(Beginning of Data shown)
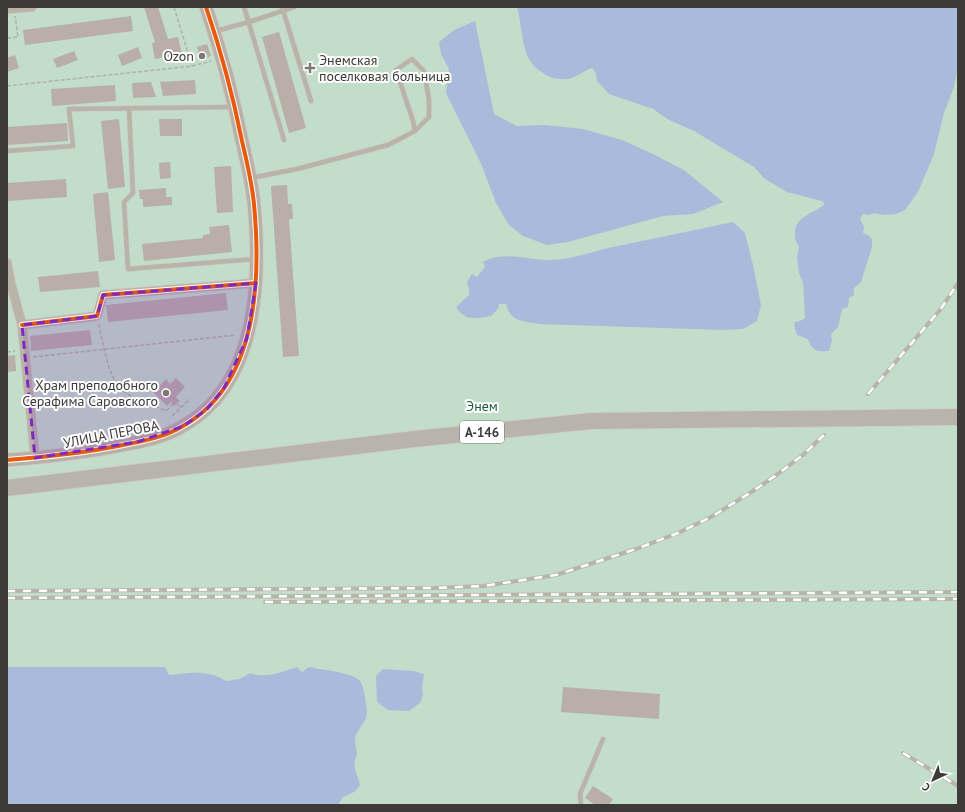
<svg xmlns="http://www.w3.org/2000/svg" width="965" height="812" font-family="'PT Sans',sans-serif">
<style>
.green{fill:#c2ddca}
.water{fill:#a9bbdb}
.building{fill:#baaea8}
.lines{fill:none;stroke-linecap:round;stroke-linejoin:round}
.lane-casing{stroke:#cfccc9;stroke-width:6}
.street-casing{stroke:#cfccc9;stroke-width:11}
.secondary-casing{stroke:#cfccc9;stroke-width:15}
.highway-casing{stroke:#cfccc9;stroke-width:18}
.path{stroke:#b4b0a8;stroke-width:1.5;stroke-dasharray:4 2;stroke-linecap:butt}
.lane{stroke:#b8b4a8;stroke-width:4.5}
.street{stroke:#b8b4a8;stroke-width:9}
.secondary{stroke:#b8b1a5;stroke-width:13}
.highway{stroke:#b8b4ab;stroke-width:16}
.rail-casing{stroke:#b8b4ac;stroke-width:4}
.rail{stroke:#fff;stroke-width:2.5;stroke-dasharray:8;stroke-linecap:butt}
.cycleway-casing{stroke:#fff;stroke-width:6}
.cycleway{stroke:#e8590c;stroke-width:4}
.marked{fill:#7b2cbf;fill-opacity:0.2;stroke:#7b2cbf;stroke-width:3;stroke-dasharray:8 5;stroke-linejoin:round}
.poi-dot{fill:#7d7a76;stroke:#fff;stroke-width:1.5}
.labels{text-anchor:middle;stroke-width:4;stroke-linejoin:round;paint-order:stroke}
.shield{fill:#fff;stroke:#777573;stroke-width:1}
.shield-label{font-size:13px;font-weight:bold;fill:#3d3a37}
.poi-label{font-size:14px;fill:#3d3a37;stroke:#fff;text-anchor:end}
.park-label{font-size:14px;fill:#195d3e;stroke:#fff}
.street-label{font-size:14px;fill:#3d3a37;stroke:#fff}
</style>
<rect width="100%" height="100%" fill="#f4f0ec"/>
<!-- green -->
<path class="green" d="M 7,7 L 958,7 L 958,805 L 7,805 Z"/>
<!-- water -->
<path class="water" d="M 517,7 L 958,7 L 958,66 L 954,87 L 944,113 L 934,154 L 918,192 L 905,210 L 896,214 L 884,215 L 874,213 L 869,215 L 863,214 L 860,219 L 864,227 L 863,233 L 868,235 L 872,239 L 872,247 L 861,282 L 854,288 L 854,295 L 849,298 L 848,307 L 842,309 L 838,327 L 831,334 L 832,340 L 829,351 C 817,352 812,351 808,339 L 797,335 L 794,325 L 795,322 L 800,321 L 805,318 L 803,283 L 799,273 L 797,258 L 799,246 C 796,242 795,240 795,234 C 795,216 813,214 825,204 L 822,201 L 787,192 L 765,179 L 754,167 L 694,131 L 669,120 L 653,109 L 609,94 L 597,81 L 596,73 L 592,68 C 583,71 576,78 567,79 C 558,80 550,78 543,73 C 519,59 524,31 517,7 Z
M 475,21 L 494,114 L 517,126 L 544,125 L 583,129 L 622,140 L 651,153 L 684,170 L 723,202 L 693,214 L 663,216 L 568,242 L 547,245 L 523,236 L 509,225 L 496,203 L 482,166 L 446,93 L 449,69 L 441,54 L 439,42 L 454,30 Z
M 733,222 L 745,233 L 753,265 L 761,305 L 757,321 L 743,329 L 723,330 L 539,324 C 524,321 510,322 506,304 L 499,304 L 498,309 L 491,316 C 477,319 464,321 456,307 L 469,295 L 469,289 L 467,282 L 472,274 L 477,277 L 485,267 L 483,262 C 503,251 524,259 546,260 C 567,261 588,253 608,248 C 650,239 692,231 733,222 Z
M 7,667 L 165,667 L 169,675 C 191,673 207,669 226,681 L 240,679 L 250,673 C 264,679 283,672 297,667 L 302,672 L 309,667 C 322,670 350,672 359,680 C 363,684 364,692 365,697 C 366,704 368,712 366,718 C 363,725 355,733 355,740 C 355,745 357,750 357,755 C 351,764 358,776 360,785 L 356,791 L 343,797 L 338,805 L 7,805 Z
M 383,669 L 413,671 L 424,674 L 422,687 L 423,695 L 420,703 L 409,711 L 388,710 L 377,702 L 376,676 Z"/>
<!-- building -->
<path class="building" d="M 144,7 L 158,7 L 168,39 L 178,37 L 182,54 L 155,59 L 152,43 L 155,42 Z
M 131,16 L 133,31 L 25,45 L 23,30 Z
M 279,32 L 306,128 L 289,133 L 262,37 Z
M 207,44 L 211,56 L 201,60 L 197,47 Z
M 138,47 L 142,58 L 122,66 L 118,55 Z
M 74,51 L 78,60 L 57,68 L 53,59 Z
M 15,55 L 19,68 L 7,72 L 7,58 Z
M 195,80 L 196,94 L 163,96 L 160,82 Z
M 151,82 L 156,97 L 133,98 L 132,83 Z
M 115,85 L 116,101 L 52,106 L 51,89 Z
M 119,119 L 125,187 L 108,189 L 101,121 Z
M 159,119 L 182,119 L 182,136 L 160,136 Z
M 67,123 L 68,141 L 7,145 L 7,127 Z
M 170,162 L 171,178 L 160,179 L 159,163 Z
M 231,166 L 233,212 L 217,213 L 214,167 Z
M 66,179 L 67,197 L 7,201 L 7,183 Z
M 287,185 L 288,204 L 292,204 L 293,219 L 289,219 L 299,356 L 283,357 L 271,186 Z
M 166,188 L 166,197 L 172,197 L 172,205 L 143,207 L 143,199 L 140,199 L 139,190 Z
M 108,192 L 115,260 L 99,262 L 93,194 Z
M 229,225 L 232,252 L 144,261 L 142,244 L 203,238 L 203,235 L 210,234 L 209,227 Z
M 98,271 L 100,287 L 40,292 L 38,277 Z
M 226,293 L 228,310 L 108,322 L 106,305 Z
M 90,330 L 92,345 L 31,351 L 30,336 Z
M 15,355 L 16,371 L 7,372 L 7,356 Z
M 176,378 L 185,387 L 176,397 L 180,401 L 174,406 L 171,402 L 167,406 L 153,392 L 166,379 L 170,384 Z
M 563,687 L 660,694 L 659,719 L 561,712 Z
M 593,786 L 613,799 L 609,805 L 595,805 L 585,798 Z"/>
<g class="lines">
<!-- lane casing -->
<g class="lane-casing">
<path id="lane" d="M 244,7 L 284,140
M 282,7 L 311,101
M 216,31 L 249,22 L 294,7
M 129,108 L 133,193 L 124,202 L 128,269 L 255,259
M 7,151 L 73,146 L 69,109 L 232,107
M 251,178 L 297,169 L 388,145 L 415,131 L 413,121 L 396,70 L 412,59 L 424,71 L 429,100 L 429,117 L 415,131
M 581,805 L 580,794 L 603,739"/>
</g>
<!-- street casing -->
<g class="street-casing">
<path id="street" d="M 7,9 L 32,7
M 7,263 L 11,284 L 22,325 L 35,458
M 22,325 L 97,316 L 103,295 L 256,283"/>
</g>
<!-- secondary casing -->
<g class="secondary-casing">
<path id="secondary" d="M 7,460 C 46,457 85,453 123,445 C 144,441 165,437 183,426 C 258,384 261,279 254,204 C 252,183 247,162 242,141 C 233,96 221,51 206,7"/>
</g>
<!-- highway casing -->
<g class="highway-casing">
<path id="highway" d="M 7,488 L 415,439 L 591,421 L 958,417"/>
</g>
<!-- path -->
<path class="path" d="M 174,7 L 192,66
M 7,38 L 18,37 L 15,16
M 7,86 L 192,66 L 211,61
M 99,324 C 102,340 109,380 122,390 C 134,400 152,404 166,411 L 173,404
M 7,352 L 15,351
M 33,357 L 236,335
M 177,404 L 181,407
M 172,416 L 190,399"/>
<!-- lane -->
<use href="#lane" class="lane"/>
<!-- street -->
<use href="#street" class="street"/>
<!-- secondary -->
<use href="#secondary" class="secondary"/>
<!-- highway -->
<use href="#highway" class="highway"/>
<!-- rail casing -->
<g class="rail-casing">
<path id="rail" d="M 868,394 L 940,310 L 958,283
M 7,591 L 435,588 L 484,586 L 556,575 L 636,549 L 678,533 L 711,517 L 753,491 L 778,474 L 804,454 L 824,435
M 7,598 L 958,592
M 265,602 L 958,599
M 903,753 L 958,786"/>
</g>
<!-- rail -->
<use href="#rail" class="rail"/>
<!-- cycleway casing -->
<g class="cycleway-casing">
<path id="cycleway" d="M 22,325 L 97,316 L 103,295 L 256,283
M 7,460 C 46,457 85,453 123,445 C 144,441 165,437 183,426 C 258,384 261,279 254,204 C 252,183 247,162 242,141 C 233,96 221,51 206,7"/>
</g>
<!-- cycleway -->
<use href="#cycleway" class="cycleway"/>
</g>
<!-- marked area -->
<path class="marked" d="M 256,283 L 247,338 L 224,388 L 207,409 L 184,426 L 137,442 L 35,458 L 22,325 L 97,316 L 103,295 Z"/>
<!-- markers -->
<g class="poi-dot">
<circle cx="202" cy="56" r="4"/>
<path d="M308 62h4v4h4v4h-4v4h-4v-4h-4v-4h4z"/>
<circle cx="166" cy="393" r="4"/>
</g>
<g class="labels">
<!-- shield labels -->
<rect class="shield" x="460" y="421" width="44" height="22" rx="3"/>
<g class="shield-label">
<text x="482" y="437">А-146</text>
</g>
<!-- poi labels -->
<g class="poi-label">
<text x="194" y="61">Ozon</text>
<text x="319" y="65" text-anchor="start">Энемская<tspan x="319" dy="16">поселковая больница</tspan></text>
<text x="158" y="390">Храм преподобного<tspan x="158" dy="16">Серафима Саровского</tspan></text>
</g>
<!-- park labels -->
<g class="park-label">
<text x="482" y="411">Энем</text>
</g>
<!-- street labels -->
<g class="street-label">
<text transform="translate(111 434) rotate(-11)" y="5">УЛИЦА ПЕРОВА</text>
</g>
</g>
<!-- border -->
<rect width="965" height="812" fill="none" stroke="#3d3a37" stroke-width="16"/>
<!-- north arrow -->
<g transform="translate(933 780) rotate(224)" stroke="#ffffff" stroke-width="3" paint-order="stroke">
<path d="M0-3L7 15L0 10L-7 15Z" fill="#3d3a37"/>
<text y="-6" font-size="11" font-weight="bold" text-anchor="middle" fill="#3d3a37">С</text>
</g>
</svg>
(End of Data shown)
Copy out each line of the listing that holds the string "linecap".

.lines{fill:none;stroke-linecap:round;stroke-linejoin:round}
.path{stroke:#b4b0a8;stroke-width:1.5;stroke-dasharray:4 2;stroke-linecap:butt}
.rail{stroke:#fff;stroke-width:2.5;stroke-dasharray:8;stroke-linecap:butt}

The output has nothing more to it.